Chief Executive Officer (CEO) of the Georgetown Public Hospital Corporation (GPHC), George Lewis, said that the Cabinet’s recent approval of $515 million to pay ANSA McAL for emergency pharmaceutical supplies for the GPHC is not the sole sourcing of a new batch of supplies; rather, it is payment for the previous one.
“ANSA McAL and three other companies would have supplied the GPHC with pharmaceuticals, and those pharmaceuticals were received and consumed. While I am not going (to) debate why the laws were broken, the suppliers would have supplied GPCH with those pharmaceuticals in good faith, and that, as a consequence, we have a responsibility to ensure that they are paid,” he said.
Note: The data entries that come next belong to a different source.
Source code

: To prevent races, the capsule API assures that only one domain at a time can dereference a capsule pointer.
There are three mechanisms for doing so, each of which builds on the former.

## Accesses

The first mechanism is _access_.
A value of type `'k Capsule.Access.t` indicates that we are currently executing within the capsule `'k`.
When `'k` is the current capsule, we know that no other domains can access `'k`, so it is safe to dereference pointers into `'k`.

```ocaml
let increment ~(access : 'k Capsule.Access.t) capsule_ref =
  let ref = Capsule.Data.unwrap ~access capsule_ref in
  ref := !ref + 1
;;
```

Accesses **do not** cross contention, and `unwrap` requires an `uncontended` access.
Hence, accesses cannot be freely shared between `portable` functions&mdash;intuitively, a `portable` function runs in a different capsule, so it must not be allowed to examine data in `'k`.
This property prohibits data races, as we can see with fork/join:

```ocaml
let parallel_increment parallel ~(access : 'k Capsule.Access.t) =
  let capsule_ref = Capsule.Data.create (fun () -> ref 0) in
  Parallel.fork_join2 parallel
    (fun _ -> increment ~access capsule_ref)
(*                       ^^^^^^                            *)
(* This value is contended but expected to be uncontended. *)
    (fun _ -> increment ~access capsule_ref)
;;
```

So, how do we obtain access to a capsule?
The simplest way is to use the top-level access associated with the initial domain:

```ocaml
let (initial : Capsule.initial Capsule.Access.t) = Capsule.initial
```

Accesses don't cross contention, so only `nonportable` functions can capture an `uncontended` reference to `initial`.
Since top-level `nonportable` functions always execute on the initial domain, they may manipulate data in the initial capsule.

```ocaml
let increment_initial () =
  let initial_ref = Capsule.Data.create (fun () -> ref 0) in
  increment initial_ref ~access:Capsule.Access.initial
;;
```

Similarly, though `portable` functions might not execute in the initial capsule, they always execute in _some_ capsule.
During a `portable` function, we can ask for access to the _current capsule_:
“So the document (that was circulated in the media) which suggests that a second award was made, it’s not a second award. It is approval for the payment to ANSA McAL for drugs supplied. In addition to that, approval was granted for us to pay the other companies. There is a difference in figures …the initial figure was $605 million, but now we are talking about $515 million, so we only pay for what we received,” Lewis added.
The leaked secret Cabinet document outlines that the sub-committee considered and approved the procurement of emergency pharmaceuticals to the tune of $515.2 million. The request was approved on Monday last.
Lewis told this publication that there was no other way the companies could have been paid, hence the reason Cabinet’s approval was needed.
He related that changes are being made to the procurement and financial departments of the GPHC. He said that they have separated the departments, and that they are being managed independently to improve accountability and eliminate possible corrupt activities. Lewis said that they have been engaging different stakeholders to address the issue of drug shortages and utilisation.
The then Opposition, now Government, the coalition A Partnership for National Unity/ Alliance For Change (APNU/AFC), vehemently railed against the sole sourcing practice.
Earlier this year, a contract was handed to ANSA McAL, a Trinidadian conglomerate, to the tune of $605 million, for which the Public Procurement Commission had launched an investigation and had found that there were breaches of Guyana’s Procurement laws in order to facilitate the purchase.
The investigation by the Public Procurement Commission had found that procurement laws had been broken.
Drug purchases by and for the nation’s premier health institutions had come under intense scrutiny earlier this year, when probity by the political Opposition had found glaring discrepancies and breaches of the laws of Guyana. It was discovered that more that 90% of the drugs’ purchases made this past year were done on an emergency basis.